Let’s suppose our tasks does not seem to be that long. So we start with the following implementation:

func fetchQuote(ticker string, from time.Time, to time.Time){
	quotes, err := quote.NewQuoteFromYahoo(ticker,
			from.Format("2006-01-02"),
			to.Format("2006-01-02"),
			quote.Daily,
			true,
		)
	totalDataPoints := len(quotes.Close)
	if err != nil {
		fmt.Printf("[%s] Error fetching: %s\n", ticker, err)
		return
	}
	fmt.Printf("[%s] Fetched %d data points\n", ticker, totalDataPoints)
}

In this approach we wait for every fetchQuote() call to wait before looking into the next ticker. The result?

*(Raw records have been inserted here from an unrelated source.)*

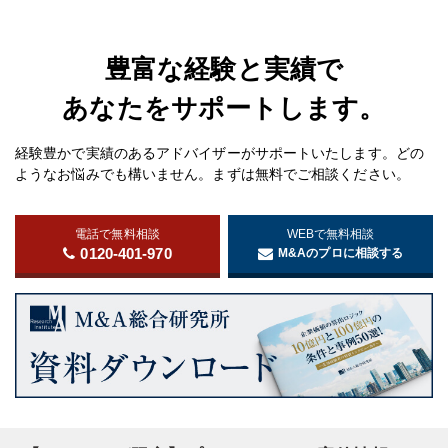
豊富な経験と実績で
あなたをサポートします。
経験豊かで実績のあるアドバイザーがサポートいたします。どの
ようなお悩みでも構いません。まずは無料でご相談ください。
電話で無料相談
WEBで無料相談
0120-401-970
M&Aのプロに相談する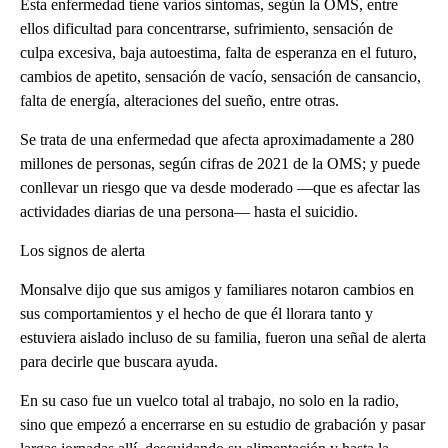
Esta enfermedad tiene varios síntomas, según la OMS, entre
ellos dificultad para concentrarse, sufrimiento, sensación de
culpa excesiva, baja autoestima, falta de esperanza en el futuro,
cambios de apetito, sensación de vacío, sensación de cansancio,
falta de energía, alteraciones del sueño, entre otras.
Se trata de una enfermedad que afecta aproximadamente a 280
millones de personas, según cifras de 2021 de la OMS; y puede
conllevar un riesgo que va desde moderado —que es afectar las
actividades diarias de una persona— hasta el suicidio.
Los signos de alerta
Monsalve dijo que sus amigos y familiares notaron cambios en
sus comportamientos y el hecho de que él llorara tanto y
estuviera aislado incluso de su familia, fueron una señal de alerta
para decirle que buscara ayuda.
En su caso fue un vuelco total al trabajo, no solo en la radio,
sino que empezó a encerrarse en su estudio de grabación y pasar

[FB] Fetched 2025 data points
[AAPL] Fetched 2518 data points
[AMZN] Fetched 2518 data points
[MSFT] Fetched 2518 data points
[GOOG] Fetched 2518 data points

real	0m5,112s
user	0m0,746s
sys	0m0,104s

That is not the worst, but we can do better: all these calls are completely independent for the last one. This premise makes this example an excellent use case for goroutines! So can we just add go before our call like that?

func fetchQuotes(tickers []string, from time.Time, to time.Time) {
	for _, ticker := range tickers {
		go fetchQuote(ticker, from, to)
	}
}

The output:

real	0m0,430s
user	0m0,549s
sys	0m0,098s

As we can see, our program did not waited for our routines to finish at all. It is not what you expected? Well, there are simple ways of preventing this to happen.

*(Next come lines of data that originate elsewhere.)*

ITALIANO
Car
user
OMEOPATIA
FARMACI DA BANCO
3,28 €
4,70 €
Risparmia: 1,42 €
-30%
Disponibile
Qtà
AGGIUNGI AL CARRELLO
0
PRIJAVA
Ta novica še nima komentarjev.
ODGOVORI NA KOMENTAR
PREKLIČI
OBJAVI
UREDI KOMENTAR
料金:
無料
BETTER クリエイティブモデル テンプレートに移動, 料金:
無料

#2 Every man for himself: waiting groups

This simple, standard package called sync can help we with its WaitGroups. The following implementation uses a WaitGroup to hang until all tasks declare they are done:

func fetchQuotes(tickers []string, from time.Time, to time.Time) error {
	var group sync.WaitGroup
	group.Add(len(tickers)) // this means this group will wait for len(tickers) "Done" signals before letting it go
	for _, ticker := range tickers {
		go fetchQuote(ticker, from, to, &group)
	}
	group.Wait()
	return nil
}

func fetchQuote(ticker string, from time.Time, to time.Time, group *sync.WaitGroup){
	defer group.Done() // deferring the Done signaling to be sure we will let it go whether we had an error or not.
	quotes, err := quote.NewQuoteFromYahoo(ticker,
			from.Format("2006-01-02"),
			to.Format("2006-01-02"),
			quote.Daily,
			true,
		)
	totalDataPoints := len(quotes.Close)
	if err != nil {
		fmt.Printf("[%s] Error fetching: %s\n", ticker, err)
		return
	}
	fmt.Printf("[%s] Fetched %d data points\n", ticker, totalDataPoints)
}

Now all tasks are performed concurrently. We need to make sure the group.Done() will be called for each task no matter the outcome we get. Otherwise the the group.Wait() call will hang indefinitely. The result?

[AMZN] Fetched 2518 data points
[MSFT] Fetched 2518 data points
[FB] Fetched 2025 data points
[GOOG] Fetched 2518 data points
[AAPL] Fetched 2518 data points

real	0m2,351s
user	0m0,793s
sys	0m0,133s

Not only we got a way faster execution, but you can see the output order is different of the input order. Faster tasks (relying faster API responses or internal details) finish faster.

Conclusion

Many languages have a huge tool box for concurrency: threads, processes, mutex, event loops and so many others. The discussion can also scale up for parallelism, concurrency, distributed processing and more. However, Go offers native, eloquent and straightforward tooling for concurrent approaches. Huge performance gains can be achieved with small changes, specially because we are dealing with a concurrent-ready ecosystem: many important projects deal seamlessly with goroutines and channels.

We went over a simple approach for dealing with concurrent tasks. This example come up within a side project I’m working on: those data points are being stored in a InfluxDB instance, so they can be used in further analysis. I will try to keep bringing some examples of this project to illustrate some wonders of Golang. Stay tunned!